Format every line of the records below as a Markdown table with two columns, Row and Line, putting each line's number under Row and its text under Line. Leave out any blank lines.
--- Available data Enclosed Below ---
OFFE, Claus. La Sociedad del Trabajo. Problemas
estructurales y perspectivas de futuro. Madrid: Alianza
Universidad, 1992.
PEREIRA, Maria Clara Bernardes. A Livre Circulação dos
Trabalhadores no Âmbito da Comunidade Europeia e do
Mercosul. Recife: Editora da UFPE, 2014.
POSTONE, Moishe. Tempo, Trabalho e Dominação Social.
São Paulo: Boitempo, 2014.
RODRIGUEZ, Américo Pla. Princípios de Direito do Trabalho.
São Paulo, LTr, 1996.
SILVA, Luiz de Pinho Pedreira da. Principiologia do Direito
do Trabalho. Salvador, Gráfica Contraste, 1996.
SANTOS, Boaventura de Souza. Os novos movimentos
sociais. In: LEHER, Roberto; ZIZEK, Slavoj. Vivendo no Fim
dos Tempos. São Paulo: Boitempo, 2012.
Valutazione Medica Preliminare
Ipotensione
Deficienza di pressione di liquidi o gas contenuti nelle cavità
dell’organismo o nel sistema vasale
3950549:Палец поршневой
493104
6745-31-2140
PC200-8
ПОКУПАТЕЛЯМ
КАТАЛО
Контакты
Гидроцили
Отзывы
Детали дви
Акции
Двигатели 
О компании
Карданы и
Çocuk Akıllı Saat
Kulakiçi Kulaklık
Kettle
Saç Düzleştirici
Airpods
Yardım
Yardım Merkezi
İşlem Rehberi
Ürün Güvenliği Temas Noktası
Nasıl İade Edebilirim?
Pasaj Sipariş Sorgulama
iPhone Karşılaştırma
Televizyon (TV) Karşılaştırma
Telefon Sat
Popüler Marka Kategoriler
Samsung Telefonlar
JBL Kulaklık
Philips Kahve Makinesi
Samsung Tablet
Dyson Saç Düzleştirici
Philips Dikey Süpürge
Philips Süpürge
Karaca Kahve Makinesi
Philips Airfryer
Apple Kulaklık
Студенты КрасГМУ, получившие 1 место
--- End of Enclosed Available data ---
Written response —
| Row | Line |
|---|---|
| 1 | OFFE, Claus. La Sociedad del Trabajo. Problemas |
| 2 | estructurales y perspectivas de futuro. Madrid: Alianza |
| 3 | Universidad, 1992. |
| 4 | PEREIRA, Maria Clara Bernardes. A Livre Circulação dos |
| 5 | Trabalhadores no Âmbito da Comunidade Europeia e do |
| 6 | Mercosul. Recife: Editora da UFPE, 2014. |
| 7 | POSTONE, Moishe. Tempo, Trabalho e Dominação Social. |
| 8 | São Paulo: Boitempo, 2014. |
| 9 | RODRIGUEZ, Américo Pla. Princípios de Direito do Trabalho. |
| 10 | São Paulo, LTr, 1996. |
| 11 | SILVA, Luiz de Pinho Pedreira da. Principiologia do Direito |
| 12 | do Trabalho. Salvador, Gráfica Contraste, 1996. |
| 13 | SANTOS, Boaventura de Souza. Os novos movimentos |
| 14 | sociais. In: LEHER, Roberto; ZIZEK, Slavoj. Vivendo no Fim |
| 15 | dos Tempos. São Paulo: Boitempo, 2012. |
| 16 | Valutazione Medica Preliminare |
| 17 | Ipotensione |
| 18 | Deficienza di pressione di liquidi o gas contenuti nelle cavità |
| 19 | dell’organismo o nel sistema vasale |
| 20 | 3950549:Палец поршневой |
| 21 | 493104 |
| 22 | 6745-31-2140 |
| 23 | PC200-8 |
| 24 | ПОКУПАТЕЛЯМ |
| 25 | КАТАЛО |
| 26 | Контакты |
| 27 | Гидроцили |
| 28 | Отзывы |
| 29 | Детали дви |
| 30 | Акции |
| 31 | Двигатели  |
| 32 | О компании |
| 33 | Карданы и |
| 34 | Çocuk Akıllı Saat |
| 35 | Kulakiçi Kulaklık |
| 36 | Kettle |
| 37 | Saç Düzleştirici |
| 38 | Airpods |
| 39 | Yardım |
| 40 | Yardım Merkezi |
| 41 | İşlem Rehberi |
| 42 | Ürün Güvenliği Temas Noktası |
| 43 | Nasıl İade Edebilirim? |
| 44 | Pasaj Sipariş Sorgulama |
| 45 | iPhone Karşılaştırma |
| 46 | Televizyon (TV) Karşılaştırma |
| 47 | Telefon Sat |
| 48 | Popüler Marka Kategoriler |
| 49 | Samsung Telefonlar |
| 50 | JBL Kulaklık |
| 51 | Philips Kahve Makinesi |
| 52 | Samsung Tablet |
| 53 | Dyson Saç Düzleştirici |
| 54 | Philips Dikey Süpürge |
| 55 | Philips Süpürge |
| 56 | Karaca Kahve Makinesi |
| 57 | Philips Airfryer |
| 58 | Apple Kulaklık |
| 59 | Студенты КрасГМУ, получившие 1 место |